Jarvis Landry has a strong résumé, but was reportedly seeking a contract I think is too rich for the Bears right now. Odell Beckham Jr. has skills that could allow Fields to flourish. But a knee injury likely puts him off Chicago’s radar. Despite his superb talent, Antonio Brown is a no-go for me (for very obvious reasons).
In the End
We already know Fields and Mooney have a connection. But the rest of the room features a bunch of players vying for targets. As it stands, it looks like the Bears will field a competitive wide receivers room. Competition being the key element here. Even still … there is room for growth.

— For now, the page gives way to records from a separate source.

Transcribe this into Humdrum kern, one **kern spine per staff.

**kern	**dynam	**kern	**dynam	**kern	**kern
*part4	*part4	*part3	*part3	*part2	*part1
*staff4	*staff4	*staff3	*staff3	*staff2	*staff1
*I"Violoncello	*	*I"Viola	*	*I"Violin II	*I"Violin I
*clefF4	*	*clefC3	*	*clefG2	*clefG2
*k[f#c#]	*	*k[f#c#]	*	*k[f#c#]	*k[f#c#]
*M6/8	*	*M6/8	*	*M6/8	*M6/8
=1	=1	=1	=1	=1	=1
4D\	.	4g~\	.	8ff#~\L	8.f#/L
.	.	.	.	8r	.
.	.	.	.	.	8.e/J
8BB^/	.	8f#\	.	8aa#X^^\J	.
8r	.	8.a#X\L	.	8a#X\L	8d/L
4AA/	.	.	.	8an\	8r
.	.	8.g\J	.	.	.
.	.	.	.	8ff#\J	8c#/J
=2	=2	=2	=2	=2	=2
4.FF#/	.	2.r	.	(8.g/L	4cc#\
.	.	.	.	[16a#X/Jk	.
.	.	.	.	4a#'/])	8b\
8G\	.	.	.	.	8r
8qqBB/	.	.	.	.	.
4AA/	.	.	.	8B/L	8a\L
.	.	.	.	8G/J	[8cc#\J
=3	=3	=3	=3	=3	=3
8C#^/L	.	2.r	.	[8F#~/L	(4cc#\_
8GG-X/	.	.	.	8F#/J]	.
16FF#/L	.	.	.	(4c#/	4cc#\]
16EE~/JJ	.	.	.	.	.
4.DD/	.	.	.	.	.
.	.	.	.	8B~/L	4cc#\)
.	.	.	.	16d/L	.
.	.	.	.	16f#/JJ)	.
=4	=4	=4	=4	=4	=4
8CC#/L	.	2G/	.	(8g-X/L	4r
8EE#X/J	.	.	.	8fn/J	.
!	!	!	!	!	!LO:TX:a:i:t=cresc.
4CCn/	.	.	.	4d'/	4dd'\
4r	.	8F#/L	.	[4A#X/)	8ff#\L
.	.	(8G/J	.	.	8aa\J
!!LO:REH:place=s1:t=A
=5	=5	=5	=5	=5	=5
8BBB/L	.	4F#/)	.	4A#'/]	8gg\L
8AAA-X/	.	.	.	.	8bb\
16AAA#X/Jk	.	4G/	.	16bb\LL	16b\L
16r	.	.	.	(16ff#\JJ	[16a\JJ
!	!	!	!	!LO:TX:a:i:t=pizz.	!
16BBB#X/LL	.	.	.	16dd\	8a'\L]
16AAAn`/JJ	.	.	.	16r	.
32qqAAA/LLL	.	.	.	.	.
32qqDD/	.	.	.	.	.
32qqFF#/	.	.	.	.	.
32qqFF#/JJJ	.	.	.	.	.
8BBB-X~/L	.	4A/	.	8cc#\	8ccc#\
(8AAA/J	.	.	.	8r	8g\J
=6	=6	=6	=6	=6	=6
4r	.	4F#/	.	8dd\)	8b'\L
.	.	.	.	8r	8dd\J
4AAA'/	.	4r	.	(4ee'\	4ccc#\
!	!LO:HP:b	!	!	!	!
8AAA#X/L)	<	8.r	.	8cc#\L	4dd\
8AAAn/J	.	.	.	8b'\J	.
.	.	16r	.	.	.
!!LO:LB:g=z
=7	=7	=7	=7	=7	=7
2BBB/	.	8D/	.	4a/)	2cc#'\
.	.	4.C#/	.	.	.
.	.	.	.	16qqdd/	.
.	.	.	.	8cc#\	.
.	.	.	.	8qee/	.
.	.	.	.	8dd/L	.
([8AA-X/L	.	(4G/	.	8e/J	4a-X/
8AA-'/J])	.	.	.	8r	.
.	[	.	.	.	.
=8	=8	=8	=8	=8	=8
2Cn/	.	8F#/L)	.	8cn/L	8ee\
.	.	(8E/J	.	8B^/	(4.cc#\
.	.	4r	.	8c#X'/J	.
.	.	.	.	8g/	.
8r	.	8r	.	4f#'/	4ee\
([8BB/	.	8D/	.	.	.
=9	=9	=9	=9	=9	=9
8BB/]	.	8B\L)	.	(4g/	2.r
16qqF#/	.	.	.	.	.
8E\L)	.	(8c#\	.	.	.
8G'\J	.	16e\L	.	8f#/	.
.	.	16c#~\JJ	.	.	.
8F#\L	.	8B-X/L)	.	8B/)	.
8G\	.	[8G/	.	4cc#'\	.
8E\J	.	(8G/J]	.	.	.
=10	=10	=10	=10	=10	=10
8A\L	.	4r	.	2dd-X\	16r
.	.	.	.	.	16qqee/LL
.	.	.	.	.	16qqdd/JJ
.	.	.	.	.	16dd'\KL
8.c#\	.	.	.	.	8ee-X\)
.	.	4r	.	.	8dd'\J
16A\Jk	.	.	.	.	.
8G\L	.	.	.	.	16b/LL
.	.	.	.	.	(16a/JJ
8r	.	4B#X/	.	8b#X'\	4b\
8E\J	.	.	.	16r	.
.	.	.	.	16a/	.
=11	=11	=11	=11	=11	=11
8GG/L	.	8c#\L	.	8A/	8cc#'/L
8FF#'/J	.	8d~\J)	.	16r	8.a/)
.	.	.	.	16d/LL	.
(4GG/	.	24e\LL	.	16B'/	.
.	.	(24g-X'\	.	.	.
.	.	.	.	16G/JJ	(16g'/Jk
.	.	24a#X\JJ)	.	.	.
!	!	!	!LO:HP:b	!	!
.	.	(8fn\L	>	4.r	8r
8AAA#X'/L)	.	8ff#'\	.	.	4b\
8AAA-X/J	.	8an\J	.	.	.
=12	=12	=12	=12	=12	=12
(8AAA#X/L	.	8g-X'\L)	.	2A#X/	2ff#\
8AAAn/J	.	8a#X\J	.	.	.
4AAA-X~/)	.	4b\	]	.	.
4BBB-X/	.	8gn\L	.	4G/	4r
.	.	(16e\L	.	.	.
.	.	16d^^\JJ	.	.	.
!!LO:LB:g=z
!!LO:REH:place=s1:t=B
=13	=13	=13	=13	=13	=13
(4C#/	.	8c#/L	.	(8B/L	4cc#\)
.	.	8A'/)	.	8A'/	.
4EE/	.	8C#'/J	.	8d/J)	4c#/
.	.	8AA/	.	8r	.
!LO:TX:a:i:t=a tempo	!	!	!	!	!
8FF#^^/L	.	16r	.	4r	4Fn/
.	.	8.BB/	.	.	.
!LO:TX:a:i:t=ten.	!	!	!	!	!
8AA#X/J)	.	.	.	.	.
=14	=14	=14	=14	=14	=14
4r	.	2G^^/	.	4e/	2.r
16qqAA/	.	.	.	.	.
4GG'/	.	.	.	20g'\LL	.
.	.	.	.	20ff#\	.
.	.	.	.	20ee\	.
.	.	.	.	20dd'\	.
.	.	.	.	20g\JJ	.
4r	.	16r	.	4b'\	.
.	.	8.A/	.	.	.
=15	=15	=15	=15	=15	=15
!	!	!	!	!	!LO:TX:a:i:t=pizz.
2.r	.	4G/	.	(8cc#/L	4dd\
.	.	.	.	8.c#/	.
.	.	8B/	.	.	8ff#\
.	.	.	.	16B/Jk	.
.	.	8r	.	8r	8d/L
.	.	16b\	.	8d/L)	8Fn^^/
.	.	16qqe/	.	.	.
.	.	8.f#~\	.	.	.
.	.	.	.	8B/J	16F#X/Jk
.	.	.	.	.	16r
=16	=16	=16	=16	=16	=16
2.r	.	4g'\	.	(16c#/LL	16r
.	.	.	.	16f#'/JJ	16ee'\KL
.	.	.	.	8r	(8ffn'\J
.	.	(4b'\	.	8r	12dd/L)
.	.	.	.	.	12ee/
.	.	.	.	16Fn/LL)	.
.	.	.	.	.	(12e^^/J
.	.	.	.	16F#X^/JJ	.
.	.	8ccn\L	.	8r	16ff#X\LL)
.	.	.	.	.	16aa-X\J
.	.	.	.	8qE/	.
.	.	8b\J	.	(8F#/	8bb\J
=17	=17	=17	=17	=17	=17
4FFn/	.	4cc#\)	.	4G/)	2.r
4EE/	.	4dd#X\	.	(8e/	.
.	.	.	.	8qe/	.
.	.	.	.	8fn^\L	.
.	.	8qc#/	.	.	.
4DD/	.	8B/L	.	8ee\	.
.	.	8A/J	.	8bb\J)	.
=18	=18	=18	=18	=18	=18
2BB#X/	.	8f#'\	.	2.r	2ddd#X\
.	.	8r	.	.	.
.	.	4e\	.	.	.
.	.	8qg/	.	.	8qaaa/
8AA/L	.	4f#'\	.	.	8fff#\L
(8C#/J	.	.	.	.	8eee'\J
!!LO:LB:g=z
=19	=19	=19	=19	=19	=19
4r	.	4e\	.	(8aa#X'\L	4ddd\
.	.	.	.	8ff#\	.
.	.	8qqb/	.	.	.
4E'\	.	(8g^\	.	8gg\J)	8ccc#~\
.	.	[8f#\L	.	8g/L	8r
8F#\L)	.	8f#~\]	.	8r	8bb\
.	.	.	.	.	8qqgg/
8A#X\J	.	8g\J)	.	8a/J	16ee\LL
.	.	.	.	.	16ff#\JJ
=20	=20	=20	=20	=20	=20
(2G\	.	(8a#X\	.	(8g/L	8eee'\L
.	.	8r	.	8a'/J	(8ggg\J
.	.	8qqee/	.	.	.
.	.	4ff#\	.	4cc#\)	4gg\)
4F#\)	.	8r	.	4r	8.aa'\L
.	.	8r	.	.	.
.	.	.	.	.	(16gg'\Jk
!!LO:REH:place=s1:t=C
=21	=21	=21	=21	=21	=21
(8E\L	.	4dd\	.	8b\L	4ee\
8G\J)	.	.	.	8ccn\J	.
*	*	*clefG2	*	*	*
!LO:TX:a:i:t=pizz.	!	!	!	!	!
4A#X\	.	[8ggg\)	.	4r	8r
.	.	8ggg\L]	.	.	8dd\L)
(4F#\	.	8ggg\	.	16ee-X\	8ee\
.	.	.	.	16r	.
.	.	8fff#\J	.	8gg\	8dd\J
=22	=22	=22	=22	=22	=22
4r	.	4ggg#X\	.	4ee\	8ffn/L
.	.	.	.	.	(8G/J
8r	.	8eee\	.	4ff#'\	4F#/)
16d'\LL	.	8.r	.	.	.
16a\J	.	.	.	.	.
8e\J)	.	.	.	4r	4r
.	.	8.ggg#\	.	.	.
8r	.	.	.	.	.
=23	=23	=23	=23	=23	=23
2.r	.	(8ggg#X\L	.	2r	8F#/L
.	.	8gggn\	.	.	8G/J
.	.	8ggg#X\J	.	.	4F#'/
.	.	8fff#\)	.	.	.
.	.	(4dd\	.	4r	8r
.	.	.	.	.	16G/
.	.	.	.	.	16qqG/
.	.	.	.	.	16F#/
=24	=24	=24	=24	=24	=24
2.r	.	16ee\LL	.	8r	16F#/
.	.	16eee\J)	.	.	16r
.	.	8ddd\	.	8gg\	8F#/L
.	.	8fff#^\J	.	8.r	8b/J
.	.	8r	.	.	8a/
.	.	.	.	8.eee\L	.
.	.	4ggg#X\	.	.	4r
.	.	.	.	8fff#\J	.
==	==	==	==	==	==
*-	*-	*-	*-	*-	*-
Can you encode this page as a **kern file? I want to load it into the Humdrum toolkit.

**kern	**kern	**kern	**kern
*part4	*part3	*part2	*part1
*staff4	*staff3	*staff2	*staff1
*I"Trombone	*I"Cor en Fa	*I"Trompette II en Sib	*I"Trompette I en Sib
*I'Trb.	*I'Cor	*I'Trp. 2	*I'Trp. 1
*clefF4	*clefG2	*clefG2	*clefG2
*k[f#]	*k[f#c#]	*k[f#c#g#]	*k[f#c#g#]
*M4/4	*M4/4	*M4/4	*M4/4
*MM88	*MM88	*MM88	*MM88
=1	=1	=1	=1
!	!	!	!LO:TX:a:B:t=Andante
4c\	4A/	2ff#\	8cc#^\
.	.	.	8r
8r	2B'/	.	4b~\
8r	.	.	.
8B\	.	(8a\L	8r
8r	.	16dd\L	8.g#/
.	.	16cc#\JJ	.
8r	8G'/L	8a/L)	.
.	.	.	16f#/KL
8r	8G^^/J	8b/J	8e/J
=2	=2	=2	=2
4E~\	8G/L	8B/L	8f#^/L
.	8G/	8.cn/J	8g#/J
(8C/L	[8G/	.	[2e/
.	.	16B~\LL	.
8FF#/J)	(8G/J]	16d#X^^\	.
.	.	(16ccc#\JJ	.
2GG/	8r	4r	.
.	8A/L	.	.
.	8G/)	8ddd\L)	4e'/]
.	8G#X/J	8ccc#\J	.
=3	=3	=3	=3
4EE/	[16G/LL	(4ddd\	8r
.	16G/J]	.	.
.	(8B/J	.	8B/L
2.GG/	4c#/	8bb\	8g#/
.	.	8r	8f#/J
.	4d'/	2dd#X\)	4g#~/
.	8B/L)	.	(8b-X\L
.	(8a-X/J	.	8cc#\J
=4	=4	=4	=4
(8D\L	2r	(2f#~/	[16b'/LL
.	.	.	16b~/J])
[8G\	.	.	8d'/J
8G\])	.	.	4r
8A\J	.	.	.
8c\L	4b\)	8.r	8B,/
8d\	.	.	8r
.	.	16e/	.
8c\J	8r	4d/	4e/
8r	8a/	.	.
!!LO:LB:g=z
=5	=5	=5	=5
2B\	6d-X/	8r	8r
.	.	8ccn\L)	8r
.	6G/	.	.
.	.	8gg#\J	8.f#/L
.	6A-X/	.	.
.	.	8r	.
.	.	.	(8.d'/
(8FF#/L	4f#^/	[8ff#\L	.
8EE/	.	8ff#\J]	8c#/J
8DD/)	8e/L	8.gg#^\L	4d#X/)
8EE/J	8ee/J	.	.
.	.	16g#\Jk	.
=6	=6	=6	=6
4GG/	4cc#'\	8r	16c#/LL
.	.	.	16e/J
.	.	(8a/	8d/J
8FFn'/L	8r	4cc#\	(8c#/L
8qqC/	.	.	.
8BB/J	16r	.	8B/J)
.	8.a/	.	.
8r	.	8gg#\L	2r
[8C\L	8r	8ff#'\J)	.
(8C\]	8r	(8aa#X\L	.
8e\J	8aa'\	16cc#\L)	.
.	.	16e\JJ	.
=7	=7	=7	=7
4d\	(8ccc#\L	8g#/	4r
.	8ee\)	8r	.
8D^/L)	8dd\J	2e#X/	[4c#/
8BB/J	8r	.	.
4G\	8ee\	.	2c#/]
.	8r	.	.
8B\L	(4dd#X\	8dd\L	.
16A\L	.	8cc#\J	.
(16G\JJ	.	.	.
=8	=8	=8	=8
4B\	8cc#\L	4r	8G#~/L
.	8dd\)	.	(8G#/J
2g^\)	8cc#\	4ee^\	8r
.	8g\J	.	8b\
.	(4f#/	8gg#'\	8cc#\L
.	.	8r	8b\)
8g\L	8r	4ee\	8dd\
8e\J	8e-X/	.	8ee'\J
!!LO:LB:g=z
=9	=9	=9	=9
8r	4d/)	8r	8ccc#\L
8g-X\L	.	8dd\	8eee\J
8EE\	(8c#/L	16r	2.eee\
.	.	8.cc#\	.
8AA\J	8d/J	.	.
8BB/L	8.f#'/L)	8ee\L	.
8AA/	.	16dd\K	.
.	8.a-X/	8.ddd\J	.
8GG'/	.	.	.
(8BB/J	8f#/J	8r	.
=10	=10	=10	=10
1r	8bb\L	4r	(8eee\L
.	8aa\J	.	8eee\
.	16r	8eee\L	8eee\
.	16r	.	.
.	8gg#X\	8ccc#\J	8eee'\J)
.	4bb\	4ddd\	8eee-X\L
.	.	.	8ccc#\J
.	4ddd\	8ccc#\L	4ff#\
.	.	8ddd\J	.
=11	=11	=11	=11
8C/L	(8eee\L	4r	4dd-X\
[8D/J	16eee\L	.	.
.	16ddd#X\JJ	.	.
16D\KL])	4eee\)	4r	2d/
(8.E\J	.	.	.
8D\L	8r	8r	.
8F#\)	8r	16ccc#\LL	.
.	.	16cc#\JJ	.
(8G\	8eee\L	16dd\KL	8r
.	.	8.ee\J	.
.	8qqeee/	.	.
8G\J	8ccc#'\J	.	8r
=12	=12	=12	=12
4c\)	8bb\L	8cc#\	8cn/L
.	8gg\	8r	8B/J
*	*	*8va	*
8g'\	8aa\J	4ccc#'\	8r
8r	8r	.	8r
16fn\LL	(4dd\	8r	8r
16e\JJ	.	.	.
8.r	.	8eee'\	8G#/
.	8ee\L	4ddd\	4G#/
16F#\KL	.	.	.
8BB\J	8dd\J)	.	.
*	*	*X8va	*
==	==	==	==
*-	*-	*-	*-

Four receivers (Pringle, Sharpe, Pettis, St. Brown) are on one-year deals. Much like how the Bears taking four swings on project offensive linemen on Day 3 of the 2022 NFL Draft was done in hopes of developing one who pans out, taking four cracks at receivers on one-year “prove it” deals does the same thing. It wouldn’t surprise me if (1) at least one player had an unexpected breakout campaign that (2) led to them getting a second contract with the Bears. And if the cookie doesn’t crumble that way, at least we know it wasn’t for a lack of trying.
Again, this group is far from complete. But it has the potential. Maybe all that means is training camp is more fun to watch. Perhaps that summertime competition leaks into the preseason and regular season. What if it leads to someone having a breakthrough season? I wouldn’t say the odds are favorable. After all, each of these players’ track records being what they are is how they end up landing in Chicago on one-year deals in the first place. But it isn’t something I’d dismiss out of hand.